# Re-using developer



## NathanAlexander (Mar 27, 2011)

Hi,
I'm using Ilford ID-11 to develop rolls of HP5 Plus (and a couple of Kodak T-max), all 400 ISO. I intended to re-use the liter of ID-11 for ten rolls, but after developing four rolls (two at a time in a two-reel tank) I accidentally dumped out the developer instead of pouring it back in the bottle.
So I now have 500ml of developer that has only been used to develop two rolls of film. It has been sitting in an opaque one-liter milk jug for several days now.
I have 6 more rolls I'd like to develop with my remaining 500ml of ID-11 (because I'll soon be moving somewhere I won't have to pay for shipping). If I did, because I will be using the same 500ml for 3 more two-reel tank batches, would I still add the regular 10% development time per roll? Or more, because the developer won't be being diluted with the half of the liter that doesn't get used?
Thanks for any help or advice you can offer!


----------



## Kirep (Mar 27, 2011)

General advice from Hans Windisch (1955) of W655-fame this is the series 1 - 1.06 -1.13 - 1.19 - 1.27 - 1.35 - 1.43 - 1.51 - 1.60 - 1.69 - 1.79 - 1.89 - 2.0  these are MULTIPLIERS.  you multiply first film time....
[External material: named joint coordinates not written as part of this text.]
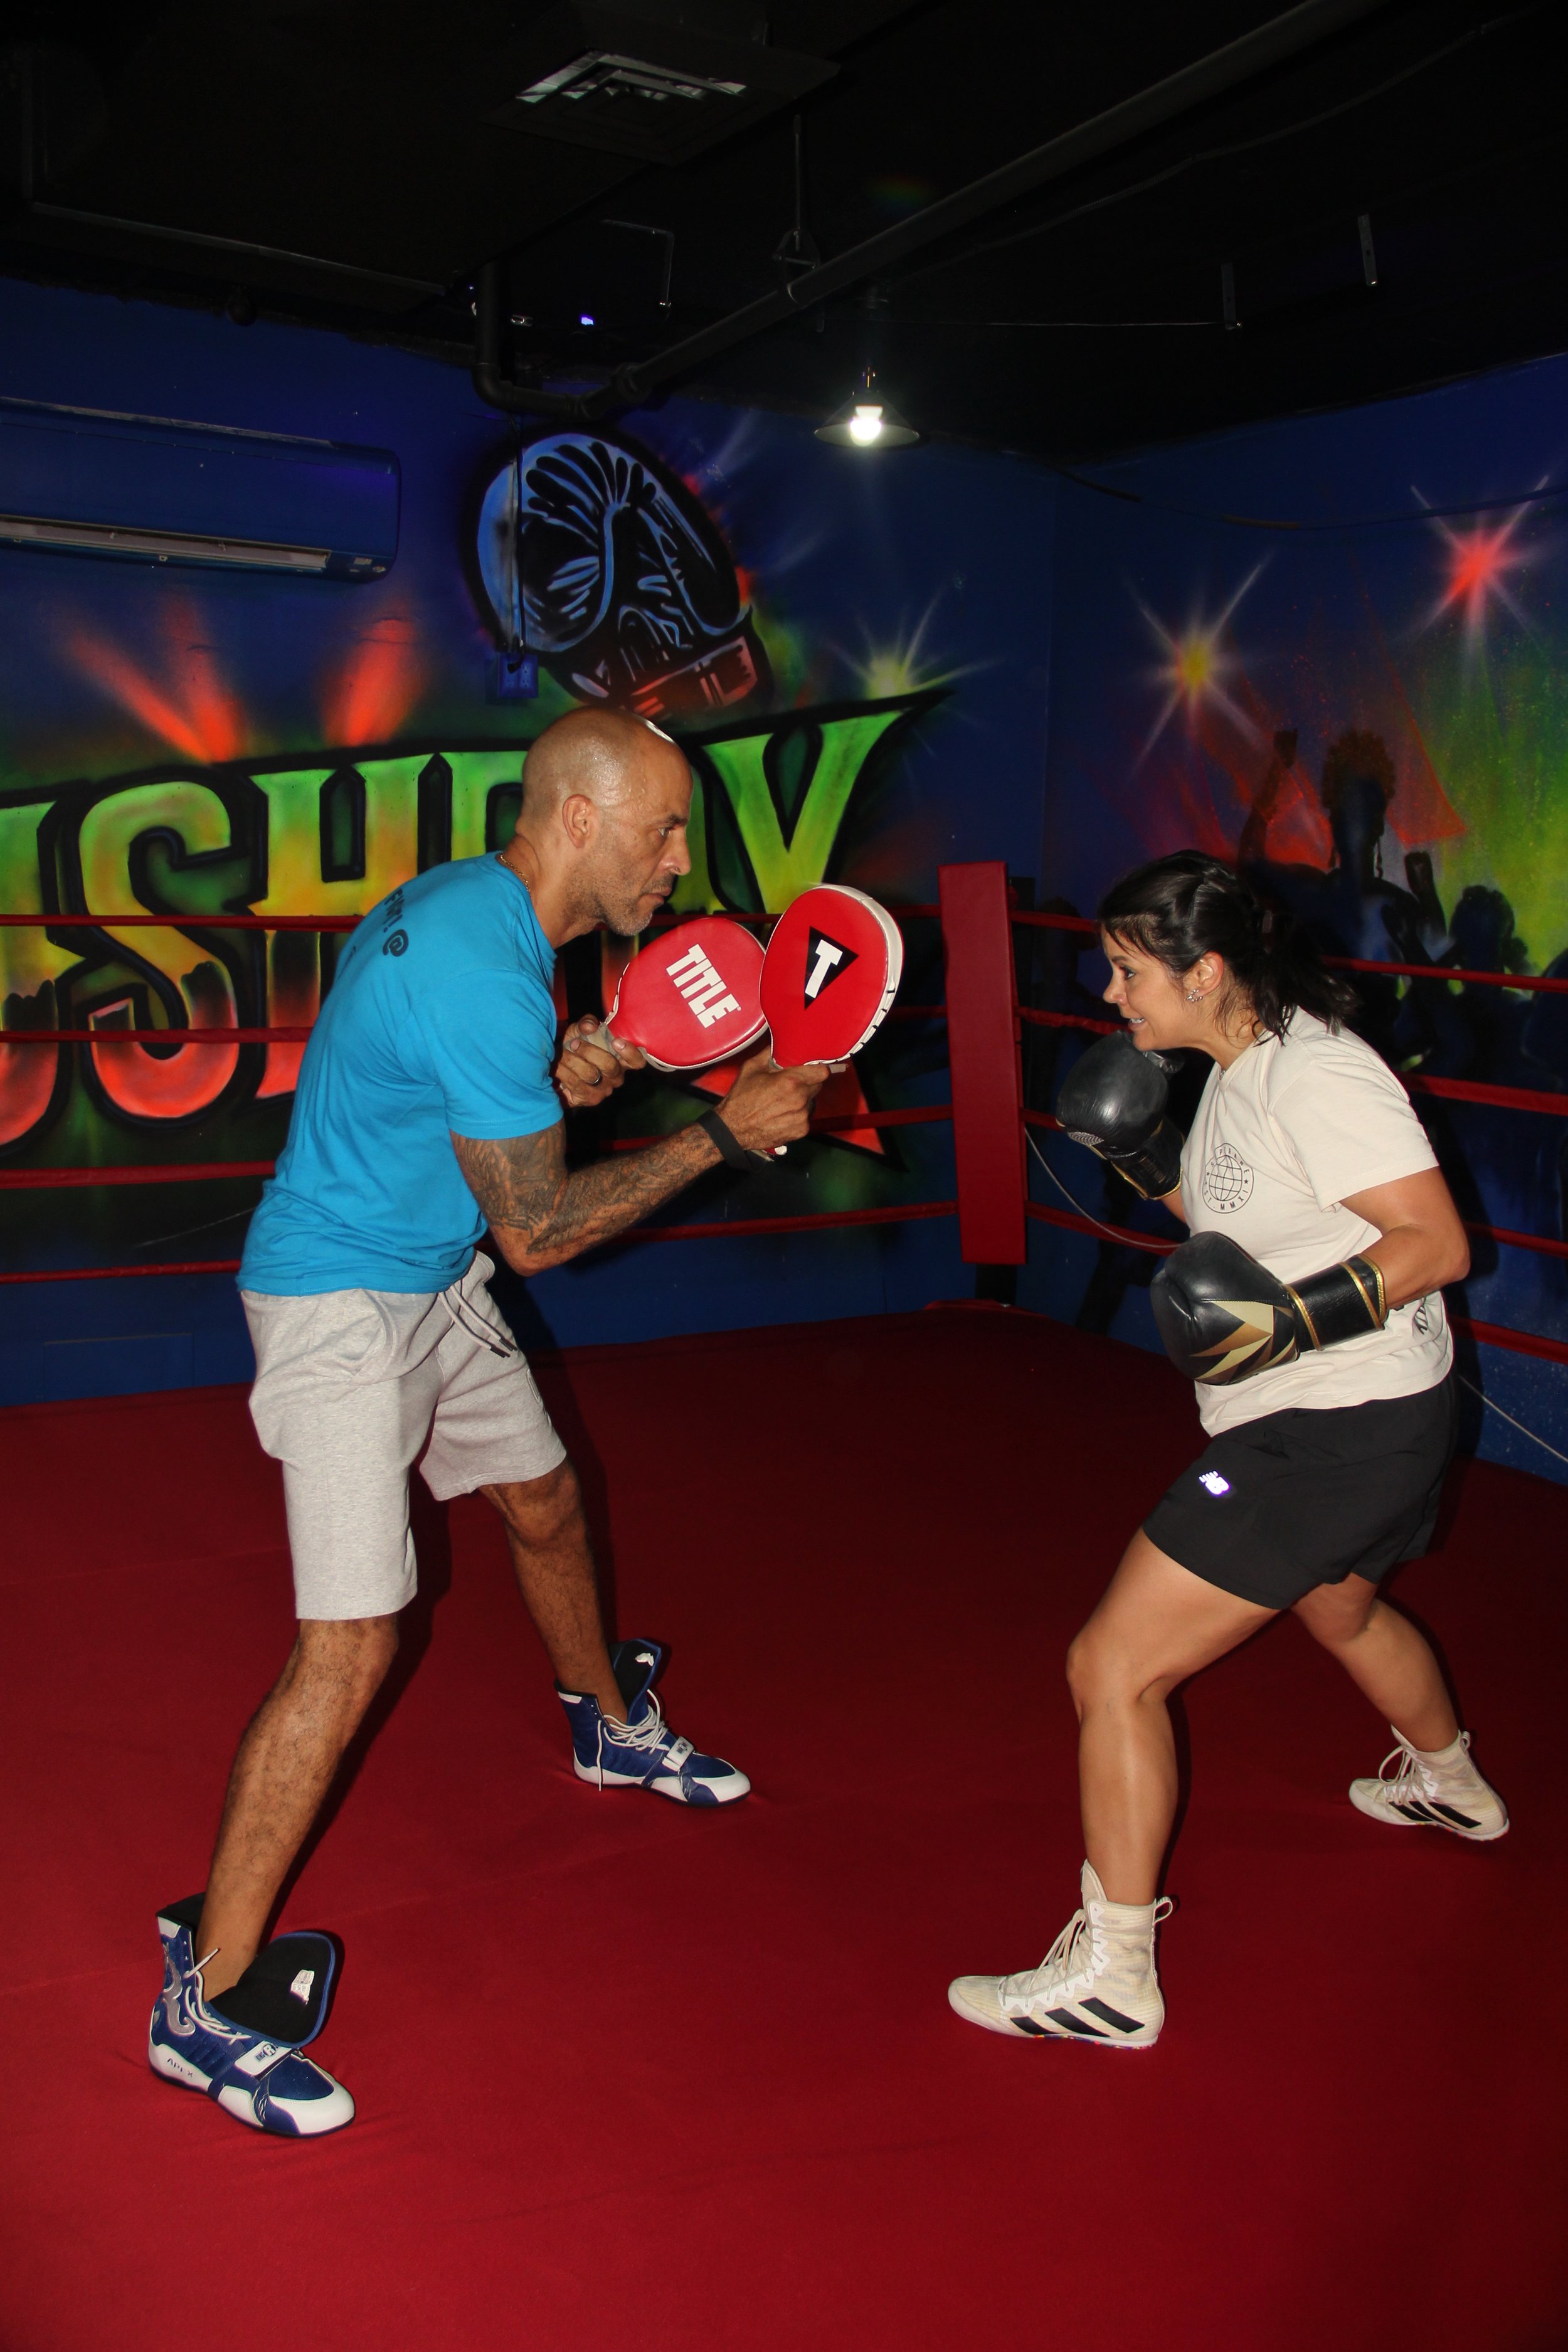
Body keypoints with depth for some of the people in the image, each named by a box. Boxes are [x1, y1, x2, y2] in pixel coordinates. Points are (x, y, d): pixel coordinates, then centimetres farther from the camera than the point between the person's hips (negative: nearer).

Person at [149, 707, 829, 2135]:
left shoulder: (469, 907, 2)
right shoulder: (483, 975, -29)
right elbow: (540, 1231, -23)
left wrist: (558, 1081, -3)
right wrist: (727, 1132, -17)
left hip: (433, 1285, 10)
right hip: (338, 1306, -10)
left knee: (546, 1505, 23)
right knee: (351, 1642, -12)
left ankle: (617, 1730, 51)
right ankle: (210, 2000, 1)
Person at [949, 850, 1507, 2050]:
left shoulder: (1318, 1074, -22)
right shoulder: (1238, 1071, 7)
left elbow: (1438, 1244, -23)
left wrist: (1299, 1320, -34)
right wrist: (1149, 1161, 1)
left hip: (1337, 1434, -11)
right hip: (1318, 1422, 11)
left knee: (1114, 1666, -9)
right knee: (1343, 1611, 37)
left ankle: (1111, 1972, 4)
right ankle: (1451, 1784, 65)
This is what he says about two films per tank : "same time development of two films: jump straight to the next multiplier pass one multiplier. 120 films equal to 36 exp 135, obviously 1 12 exp and one 24 exp 135 equals 1 36 exp...


----------



## NathanAlexander (Mar 28, 2011)

Ok that's good to know, thanks.


----------